Il rischio a questo punto è non cambiare nulla in noi, affidandoci al delirio magico
dell’onnipotenza qualsiasi forma abbia, compresa la religione. Ebbene: ho cercato una
risposta a tutto questo nel pensiero di tanti pensatori di tutti i tempi, ma non ho trovato in
nessuno delle affermazioni davvero convincenti che aiutassero me a prendere una posizione
solida e definitiva che mi facilitasse il sopportare meglio l’idea della morte.

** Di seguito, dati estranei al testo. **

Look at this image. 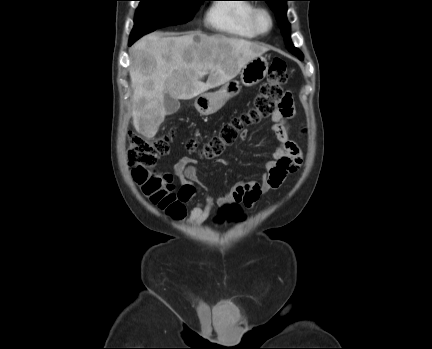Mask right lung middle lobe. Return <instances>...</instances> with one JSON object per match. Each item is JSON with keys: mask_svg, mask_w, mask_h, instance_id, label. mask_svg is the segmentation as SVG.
Returning a JSON list of instances; mask_svg holds the SVG:
<instances>
[{"mask_svg": "<svg viewBox=\"0 0 432 349\" xmlns=\"http://www.w3.org/2000/svg\"><path fill=\"white\" fill-rule=\"evenodd\" d=\"M129 45L157 28L183 24L192 19L205 0H139Z\"/></svg>", "mask_w": 432, "mask_h": 349, "instance_id": "obj_1", "label": "right lung middle lobe"}]
</instances>
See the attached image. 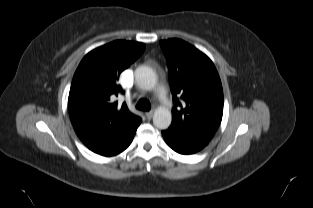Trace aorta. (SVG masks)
Masks as SVG:
<instances>
[{
  "instance_id": "aorta-1",
  "label": "aorta",
  "mask_w": 313,
  "mask_h": 208,
  "mask_svg": "<svg viewBox=\"0 0 313 208\" xmlns=\"http://www.w3.org/2000/svg\"><path fill=\"white\" fill-rule=\"evenodd\" d=\"M135 80L138 86L145 90H152L157 83L155 71L148 66H140L135 71ZM172 122V115L168 108L159 107L155 110L153 124L158 129H167Z\"/></svg>"
}]
</instances>
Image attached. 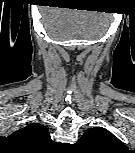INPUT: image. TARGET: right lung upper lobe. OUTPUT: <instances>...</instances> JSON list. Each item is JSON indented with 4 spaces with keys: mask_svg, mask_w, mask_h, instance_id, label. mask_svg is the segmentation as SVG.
I'll use <instances>...</instances> for the list:
<instances>
[{
    "mask_svg": "<svg viewBox=\"0 0 135 153\" xmlns=\"http://www.w3.org/2000/svg\"><path fill=\"white\" fill-rule=\"evenodd\" d=\"M13 135L19 137L25 142H29L38 146L44 145L51 141L48 129L38 123L29 124L13 133Z\"/></svg>",
    "mask_w": 135,
    "mask_h": 153,
    "instance_id": "obj_1",
    "label": "right lung upper lobe"
}]
</instances>
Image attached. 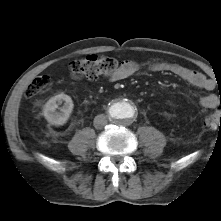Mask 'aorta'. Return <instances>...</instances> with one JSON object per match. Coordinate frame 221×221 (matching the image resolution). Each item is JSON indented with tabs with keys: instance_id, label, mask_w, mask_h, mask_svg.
<instances>
[{
	"instance_id": "1",
	"label": "aorta",
	"mask_w": 221,
	"mask_h": 221,
	"mask_svg": "<svg viewBox=\"0 0 221 221\" xmlns=\"http://www.w3.org/2000/svg\"><path fill=\"white\" fill-rule=\"evenodd\" d=\"M138 109L129 99H118L114 101L109 109L110 119L121 125H128L136 118Z\"/></svg>"
}]
</instances>
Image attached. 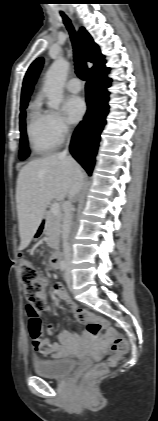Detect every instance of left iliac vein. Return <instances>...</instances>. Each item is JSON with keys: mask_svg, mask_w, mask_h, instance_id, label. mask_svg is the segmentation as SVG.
<instances>
[{"mask_svg": "<svg viewBox=\"0 0 158 421\" xmlns=\"http://www.w3.org/2000/svg\"><path fill=\"white\" fill-rule=\"evenodd\" d=\"M64 278H65V281L67 282V284H70L71 283L72 276H71V272H70V268L69 267L65 271Z\"/></svg>", "mask_w": 158, "mask_h": 421, "instance_id": "obj_1", "label": "left iliac vein"}]
</instances>
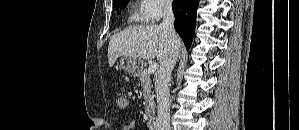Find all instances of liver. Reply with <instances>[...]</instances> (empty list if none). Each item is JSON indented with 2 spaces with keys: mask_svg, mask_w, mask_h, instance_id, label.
<instances>
[{
  "mask_svg": "<svg viewBox=\"0 0 299 130\" xmlns=\"http://www.w3.org/2000/svg\"><path fill=\"white\" fill-rule=\"evenodd\" d=\"M169 51V35L161 25L131 26L110 38L108 62L112 67L120 56L163 61Z\"/></svg>",
  "mask_w": 299,
  "mask_h": 130,
  "instance_id": "6515ba94",
  "label": "liver"
}]
</instances>
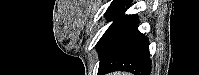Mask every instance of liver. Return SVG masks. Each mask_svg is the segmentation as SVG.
<instances>
[{"instance_id":"liver-1","label":"liver","mask_w":199,"mask_h":75,"mask_svg":"<svg viewBox=\"0 0 199 75\" xmlns=\"http://www.w3.org/2000/svg\"><path fill=\"white\" fill-rule=\"evenodd\" d=\"M112 75H129V73L116 72V73H113Z\"/></svg>"}]
</instances>
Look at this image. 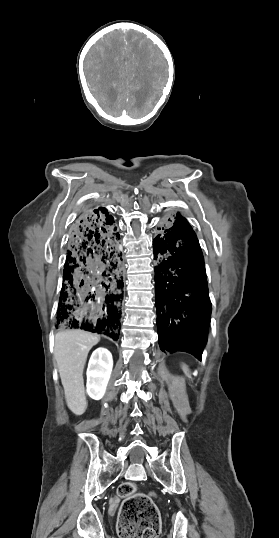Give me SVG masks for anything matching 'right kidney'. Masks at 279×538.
Masks as SVG:
<instances>
[{
    "instance_id": "right-kidney-1",
    "label": "right kidney",
    "mask_w": 279,
    "mask_h": 538,
    "mask_svg": "<svg viewBox=\"0 0 279 538\" xmlns=\"http://www.w3.org/2000/svg\"><path fill=\"white\" fill-rule=\"evenodd\" d=\"M113 368L112 354L106 348L94 350L88 364L87 394L92 400L103 398Z\"/></svg>"
}]
</instances>
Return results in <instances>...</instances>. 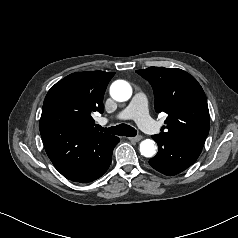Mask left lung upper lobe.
Masks as SVG:
<instances>
[{"label":"left lung upper lobe","instance_id":"5c2ea615","mask_svg":"<svg viewBox=\"0 0 238 238\" xmlns=\"http://www.w3.org/2000/svg\"><path fill=\"white\" fill-rule=\"evenodd\" d=\"M136 73L151 84L156 112L168 115L162 132L153 136L202 149L210 120L207 99L198 81L178 68L149 67Z\"/></svg>","mask_w":238,"mask_h":238}]
</instances>
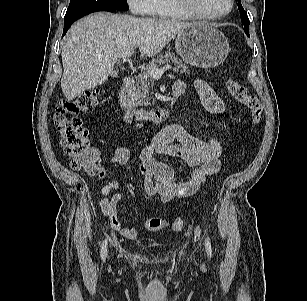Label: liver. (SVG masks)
<instances>
[{"mask_svg":"<svg viewBox=\"0 0 307 301\" xmlns=\"http://www.w3.org/2000/svg\"><path fill=\"white\" fill-rule=\"evenodd\" d=\"M194 24L170 19L95 13L75 22L62 47L61 88L67 100L103 84L127 51L141 58L157 55L182 30Z\"/></svg>","mask_w":307,"mask_h":301,"instance_id":"liver-1","label":"liver"}]
</instances>
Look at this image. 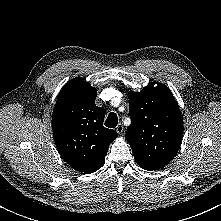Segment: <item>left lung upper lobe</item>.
<instances>
[{"label": "left lung upper lobe", "instance_id": "left-lung-upper-lobe-1", "mask_svg": "<svg viewBox=\"0 0 221 221\" xmlns=\"http://www.w3.org/2000/svg\"><path fill=\"white\" fill-rule=\"evenodd\" d=\"M132 119L126 132L136 163L146 170L163 168L177 154L183 118L171 91L162 83L128 93Z\"/></svg>", "mask_w": 221, "mask_h": 221}]
</instances>
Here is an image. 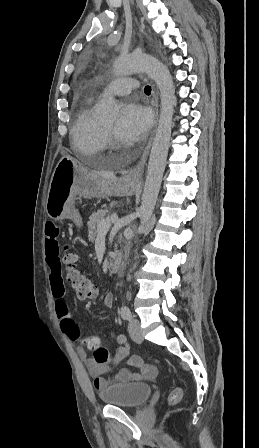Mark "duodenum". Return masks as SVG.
Here are the masks:
<instances>
[{"label":"duodenum","mask_w":259,"mask_h":448,"mask_svg":"<svg viewBox=\"0 0 259 448\" xmlns=\"http://www.w3.org/2000/svg\"><path fill=\"white\" fill-rule=\"evenodd\" d=\"M122 265H123L122 257H121V255H118L111 261L110 271L112 273H118L121 270Z\"/></svg>","instance_id":"obj_1"}]
</instances>
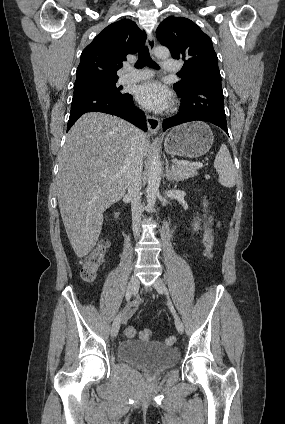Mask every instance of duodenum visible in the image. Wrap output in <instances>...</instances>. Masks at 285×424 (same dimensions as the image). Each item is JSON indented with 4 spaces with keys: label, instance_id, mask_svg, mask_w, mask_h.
Here are the masks:
<instances>
[{
    "label": "duodenum",
    "instance_id": "obj_1",
    "mask_svg": "<svg viewBox=\"0 0 285 424\" xmlns=\"http://www.w3.org/2000/svg\"><path fill=\"white\" fill-rule=\"evenodd\" d=\"M114 216H115V219L116 220H119L120 217H121V213L120 212H116Z\"/></svg>",
    "mask_w": 285,
    "mask_h": 424
}]
</instances>
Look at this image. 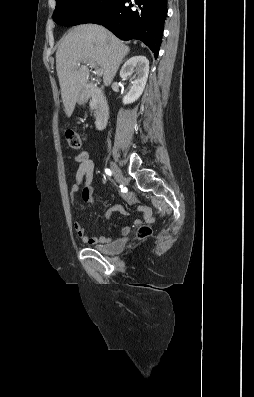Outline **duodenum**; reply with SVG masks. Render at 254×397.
Here are the masks:
<instances>
[{
    "instance_id": "duodenum-1",
    "label": "duodenum",
    "mask_w": 254,
    "mask_h": 397,
    "mask_svg": "<svg viewBox=\"0 0 254 397\" xmlns=\"http://www.w3.org/2000/svg\"><path fill=\"white\" fill-rule=\"evenodd\" d=\"M85 95L87 97H96L98 100L97 112L95 116V127L103 129L109 118V104L103 91L96 85L87 84L85 86Z\"/></svg>"
}]
</instances>
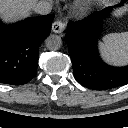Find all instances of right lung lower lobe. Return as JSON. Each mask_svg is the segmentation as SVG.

Ancora una volta, allora, mi si è materializzata in modo preferenziale la fantasia della vita
come una guerra in trincea contro la morte, come già avevo scritto in OLTRE numero 7 in
“Illusioni”, che invito vivamente il lettore ad andare a
rileggere sul mio sito www.oltrepsy.it. Il nemico è
invincibile. Bisogna essere prudenti e non esporsi
troppo, ma nello stesso tempo resistergli sino a quando
avremo delle cartucce. C’è chi ne ha avute in dotazione
di più, altri di meno; non importa: non bisogna
risparmiarle ma piuttosto non sparare a vuoto,
consolandoci al pensiero che anche gli altri esseri umani
sono nelle nostre stesse condizioni, evitando di pensare
che purtroppo qualcuno si arrende prima. Forse sarebbe
utile che fra noi ne parlassimo di più e in modo aperto,
anziché vivere la cosa come un dramma personale. Sicuramente ci farebbe sentire tutti più
forti e più solidali. E’ questo il sottile fascino dei film di guerra: non si muore soli!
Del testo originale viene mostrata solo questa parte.